Start of Dataset records
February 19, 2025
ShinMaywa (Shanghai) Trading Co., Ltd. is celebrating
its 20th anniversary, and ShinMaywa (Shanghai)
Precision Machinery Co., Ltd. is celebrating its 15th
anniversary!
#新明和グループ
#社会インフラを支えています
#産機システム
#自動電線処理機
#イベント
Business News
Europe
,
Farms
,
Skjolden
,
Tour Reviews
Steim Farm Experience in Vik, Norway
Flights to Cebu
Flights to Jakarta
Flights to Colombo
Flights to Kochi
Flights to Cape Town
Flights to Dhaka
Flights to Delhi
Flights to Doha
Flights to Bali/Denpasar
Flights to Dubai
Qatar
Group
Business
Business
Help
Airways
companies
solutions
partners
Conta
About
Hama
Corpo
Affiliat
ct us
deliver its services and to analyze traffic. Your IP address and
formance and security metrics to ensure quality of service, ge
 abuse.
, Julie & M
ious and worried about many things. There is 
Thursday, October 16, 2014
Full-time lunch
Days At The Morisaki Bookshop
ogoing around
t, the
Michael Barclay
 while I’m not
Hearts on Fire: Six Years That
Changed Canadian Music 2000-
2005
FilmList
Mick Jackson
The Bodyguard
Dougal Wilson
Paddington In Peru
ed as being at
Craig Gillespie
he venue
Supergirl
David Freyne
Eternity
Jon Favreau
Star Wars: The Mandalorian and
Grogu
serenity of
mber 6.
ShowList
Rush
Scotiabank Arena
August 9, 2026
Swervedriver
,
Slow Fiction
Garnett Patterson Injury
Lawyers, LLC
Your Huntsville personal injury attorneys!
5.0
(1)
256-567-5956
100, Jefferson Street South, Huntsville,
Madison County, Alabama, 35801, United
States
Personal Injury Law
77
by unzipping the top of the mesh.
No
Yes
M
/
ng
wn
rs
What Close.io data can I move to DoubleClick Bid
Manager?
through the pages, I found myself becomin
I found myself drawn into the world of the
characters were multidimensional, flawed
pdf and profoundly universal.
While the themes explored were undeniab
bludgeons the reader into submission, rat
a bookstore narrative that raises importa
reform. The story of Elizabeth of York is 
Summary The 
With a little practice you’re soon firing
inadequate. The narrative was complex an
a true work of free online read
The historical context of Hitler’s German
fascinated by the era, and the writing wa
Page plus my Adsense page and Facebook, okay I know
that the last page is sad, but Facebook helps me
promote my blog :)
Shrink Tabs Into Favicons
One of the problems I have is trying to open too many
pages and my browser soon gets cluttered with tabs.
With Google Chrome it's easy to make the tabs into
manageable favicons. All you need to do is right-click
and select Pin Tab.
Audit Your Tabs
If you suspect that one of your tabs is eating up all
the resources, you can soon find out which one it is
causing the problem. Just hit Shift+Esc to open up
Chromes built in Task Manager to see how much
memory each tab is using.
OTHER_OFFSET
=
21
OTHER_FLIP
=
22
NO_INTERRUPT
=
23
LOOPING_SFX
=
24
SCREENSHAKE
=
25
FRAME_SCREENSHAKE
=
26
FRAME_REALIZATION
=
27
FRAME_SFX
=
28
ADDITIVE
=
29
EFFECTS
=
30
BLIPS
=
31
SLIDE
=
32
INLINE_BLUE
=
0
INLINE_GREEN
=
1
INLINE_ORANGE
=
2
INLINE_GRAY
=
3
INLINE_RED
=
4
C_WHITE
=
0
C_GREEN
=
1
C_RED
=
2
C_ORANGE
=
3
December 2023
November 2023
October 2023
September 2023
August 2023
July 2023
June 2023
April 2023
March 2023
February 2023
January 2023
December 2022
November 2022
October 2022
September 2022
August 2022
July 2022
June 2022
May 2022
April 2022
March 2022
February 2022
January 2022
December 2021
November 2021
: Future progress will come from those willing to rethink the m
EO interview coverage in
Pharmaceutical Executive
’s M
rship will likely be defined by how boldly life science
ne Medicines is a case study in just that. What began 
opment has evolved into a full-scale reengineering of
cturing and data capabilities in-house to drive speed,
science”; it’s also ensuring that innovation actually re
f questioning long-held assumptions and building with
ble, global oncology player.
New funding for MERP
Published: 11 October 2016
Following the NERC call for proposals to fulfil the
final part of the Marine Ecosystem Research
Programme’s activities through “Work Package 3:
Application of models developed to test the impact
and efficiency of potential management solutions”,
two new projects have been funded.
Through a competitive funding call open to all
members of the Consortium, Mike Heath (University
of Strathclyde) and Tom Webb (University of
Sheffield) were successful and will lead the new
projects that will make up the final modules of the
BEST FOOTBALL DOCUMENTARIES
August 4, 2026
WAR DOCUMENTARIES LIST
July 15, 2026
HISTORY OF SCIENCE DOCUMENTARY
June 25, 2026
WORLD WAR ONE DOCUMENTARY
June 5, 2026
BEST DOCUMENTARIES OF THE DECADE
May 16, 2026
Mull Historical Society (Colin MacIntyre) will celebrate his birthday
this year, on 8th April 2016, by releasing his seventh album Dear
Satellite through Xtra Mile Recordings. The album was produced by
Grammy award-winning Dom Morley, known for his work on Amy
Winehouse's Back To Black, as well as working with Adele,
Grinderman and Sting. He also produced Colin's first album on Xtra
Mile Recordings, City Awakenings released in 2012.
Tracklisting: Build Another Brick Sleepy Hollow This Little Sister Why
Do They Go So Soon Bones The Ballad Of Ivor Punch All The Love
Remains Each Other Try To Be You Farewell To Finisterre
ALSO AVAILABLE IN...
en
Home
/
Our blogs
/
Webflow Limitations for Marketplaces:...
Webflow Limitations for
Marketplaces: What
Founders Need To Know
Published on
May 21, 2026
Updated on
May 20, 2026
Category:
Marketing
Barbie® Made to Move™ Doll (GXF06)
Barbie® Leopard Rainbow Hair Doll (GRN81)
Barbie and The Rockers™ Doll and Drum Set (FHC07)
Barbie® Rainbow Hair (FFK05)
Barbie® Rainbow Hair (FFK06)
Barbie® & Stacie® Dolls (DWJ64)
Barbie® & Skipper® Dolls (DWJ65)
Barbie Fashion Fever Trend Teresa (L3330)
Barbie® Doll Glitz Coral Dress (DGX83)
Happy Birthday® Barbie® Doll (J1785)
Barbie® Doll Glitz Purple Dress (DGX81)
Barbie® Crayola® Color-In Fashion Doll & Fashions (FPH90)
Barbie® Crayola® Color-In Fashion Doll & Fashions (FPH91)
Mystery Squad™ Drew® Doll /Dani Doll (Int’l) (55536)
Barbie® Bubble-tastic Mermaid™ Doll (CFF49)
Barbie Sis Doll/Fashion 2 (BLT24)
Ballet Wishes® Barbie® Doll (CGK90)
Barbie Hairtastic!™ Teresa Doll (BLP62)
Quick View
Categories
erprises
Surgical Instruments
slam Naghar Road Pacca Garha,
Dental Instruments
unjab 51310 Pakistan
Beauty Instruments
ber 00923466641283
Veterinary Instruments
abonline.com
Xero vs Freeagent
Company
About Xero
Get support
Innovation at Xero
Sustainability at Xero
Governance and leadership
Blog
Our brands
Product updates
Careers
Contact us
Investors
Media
End of Dataset records
Produce the material again exactly as it is shown above.

February 19, 2025
ShinMaywa (Shanghai) Trading Co., Ltd. is celebrating
its 20th anniversary, and ShinMaywa (Shanghai)
Precision Machinery Co., Ltd. is celebrating its 15th
anniversary!
#新明和グループ
#社会インフラを支えています
#産機システム
#自動電線処理機
#イベント
Business News
Europe
,
Farms
,
Skjolden
,
Tour Reviews
Steim Farm Experience in Vik, Norway
Flights to Cebu
Flights to Jakarta
Flights to Colombo
Flights to Kochi
Flights to Cape Town
Flights to Dhaka
Flights to Delhi
Flights to Doha
Flights to Bali/Denpasar
Flights to Dubai
Qatar
Group
Business
Business
Help
Airways
companies
solutions
partners
Conta
About
Hama
Corpo
Affiliat
ct us
deliver its services and to analyze traffic. Your IP address and
formance and security metrics to ensure quality of service, ge
 abuse.
, Julie & M
ious and worried about many things. There is 
Thursday, October 16, 2014
Full-time lunch
Days At The Morisaki Bookshop
ogoing around
t, the
Michael Barclay
 while I’m not
Hearts on Fire: Six Years That
Changed Canadian Music 2000-
2005
FilmList
Mick Jackson
The Bodyguard
Dougal Wilson
Paddington In Peru
ed as being at
Craig Gillespie
he venue
Supergirl
David Freyne
Eternity
Jon Favreau
Star Wars: The Mandalorian and
Grogu
serenity of
mber 6.
ShowList
Rush
Scotiabank Arena
August 9, 2026
Swervedriver
,
Slow Fiction
Garnett Patterson Injury
Lawyers, LLC
Your Huntsville personal injury attorneys!
5.0
(1)
256-567-5956
100, Jefferson Street South, Huntsville,
Madison County, Alabama, 35801, United
States
Personal Injury Law
77
by unzipping the top of the mesh.
No
Yes
M
/
ng
wn
rs
What Close.io data can I move to DoubleClick Bid
Manager?
through the pages, I found myself becomin
I found myself drawn into the world of the
characters were multidimensional, flawed
pdf and profoundly universal.
While the themes explored were undeniab
bludgeons the reader into submission, rat
a bookstore narrative that raises importa
reform. The story of Elizabeth of York is 
Summary The 
With a little practice you’re soon firing
inadequate. The narrative was complex an
a true work of free online read
The historical context of Hitler’s German
fascinated by the era, and the writing wa
Page plus my Adsense page and Facebook, okay I know
that the last page is sad, but Facebook helps me
promote my blog :)
Shrink Tabs Into Favicons
One of the problems I have is trying to open too many
pages and my browser soon gets cluttered with tabs.
With Google Chrome it's easy to make the tabs into
manageable favicons. All you need to do is right-click
and select Pin Tab.
Audit Your Tabs
If you suspect that one of your tabs is eating up all
the resources, you can soon find out which one it is
causing the problem. Just hit Shift+Esc to open up
Chromes built in Task Manager to see how much
memory each tab is using.
OTHER_OFFSET
=
21
OTHER_FLIP
=
22
NO_INTERRUPT
=
23
LOOPING_SFX
=
24
SCREENSHAKE
=
25
FRAME_SCREENSHAKE
=
26
FRAME_REALIZATION
=
27
FRAME_SFX
=
28
ADDITIVE
=
29
EFFECTS
=
30
BLIPS
=
31
SLIDE
=
32
INLINE_BLUE
=
0
INLINE_GREEN
=
1
INLINE_ORANGE
=
2
INLINE_GRAY
=
3
INLINE_RED
=
4
C_WHITE
=
0
C_GREEN
=
1
C_RED
=
2
C_ORANGE
=
3
December 2023
November 2023
October 2023
September 2023
August 2023
July 2023
June 2023
April 2023
March 2023
February 2023
January 2023
December 2022
November 2022
October 2022
September 2022
August 2022
July 2022
June 2022
May 2022
April 2022
March 2022
February 2022
January 2022
December 2021
November 2021
: Future progress will come from those willing to rethink the m
EO interview coverage in
Pharmaceutical Executive
’s M
rship will likely be defined by how boldly life science
ne Medicines is a case study in just that. What began 
opment has evolved into a full-scale reengineering of
cturing and data capabilities in-house to drive speed,
science”; it’s also ensuring that innovation actually re
f questioning long-held assumptions and building with
ble, global oncology player.
New funding for MERP
Published: 11 October 2016
Following the NERC call for proposals to fulfil the
final part of the Marine Ecosystem Research
Programme’s activities through “Work Package 3:
Application of models developed to test the impact
and efficiency of potential management solutions”,
two new projects have been funded.
Through a competitive funding call open to all
members of the Consortium, Mike Heath (University
of Strathclyde) and Tom Webb (University of
Sheffield) were successful and will lead the new
projects that will make up the final modules of the
BEST FOOTBALL DOCUMENTARIES
August 4, 2026
WAR DOCUMENTARIES LIST
July 15, 2026
HISTORY OF SCIENCE DOCUMENTARY
June 25, 2026
WORLD WAR ONE DOCUMENTARY
June 5, 2026
BEST DOCUMENTARIES OF THE DECADE
May 16, 2026
Mull Historical Society (Colin MacIntyre) will celebrate his birthday
this year, on 8th April 2016, by releasing his seventh album Dear
Satellite through Xtra Mile Recordings. The album was produced by
Grammy award-winning Dom Morley, known for his work on Amy
Winehouse's Back To Black, as well as working with Adele,
Grinderman and Sting. He also produced Colin's first album on Xtra
Mile Recordings, City Awakenings released in 2012.
Tracklisting: Build Another Brick Sleepy Hollow This Little Sister Why
Do They Go So Soon Bones The Ballad Of Ivor Punch All The Love
Remains Each Other Try To Be You Farewell To Finisterre
ALSO AVAILABLE IN...
en
Home
/
Our blogs
/
Webflow Limitations for Marketplaces:...
Webflow Limitations for
Marketplaces: What
Founders Need To Know
Published on
May 21, 2026
Updated on
May 20, 2026
Category:
Marketing
Barbie® Made to Move™ Doll (GXF06)
Barbie® Leopard Rainbow Hair Doll (GRN81)
Barbie and The Rockers™ Doll and Drum Set (FHC07)
Barbie® Rainbow Hair (FFK05)
Barbie® Rainbow Hair (FFK06)
Barbie® & Stacie® Dolls (DWJ64)
Barbie® & Skipper® Dolls (DWJ65)
Barbie Fashion Fever Trend Teresa (L3330)
Barbie® Doll Glitz Coral Dress (DGX83)
Happy Birthday® Barbie® Doll (J1785)
Barbie® Doll Glitz Purple Dress (DGX81)
Barbie® Crayola® Color-In Fashion Doll & Fashions (FPH90)
Barbie® Crayola® Color-In Fashion Doll & Fashions (FPH91)
Mystery Squad™ Drew® Doll /Dani Doll (Int’l) (55536)
Barbie® Bubble-tastic Mermaid™ Doll (CFF49)
Barbie Sis Doll/Fashion 2 (BLT24)
Ballet Wishes® Barbie® Doll (CGK90)
Barbie Hairtastic!™ Teresa Doll (BLP62)
Quick View
Categories
erprises
Surgical Instruments
slam Naghar Road Pacca Garha,
Dental Instruments
unjab 51310 Pakistan
Beauty Instruments
ber 00923466641283
Veterinary Instruments
abonline.com
Xero vs Freeagent
Company
About Xero
Get support
Innovation at Xero
Sustainability at Xero
Governance and leadership
Blog
Our brands
Product updates
Careers
Contact us
Investors
Media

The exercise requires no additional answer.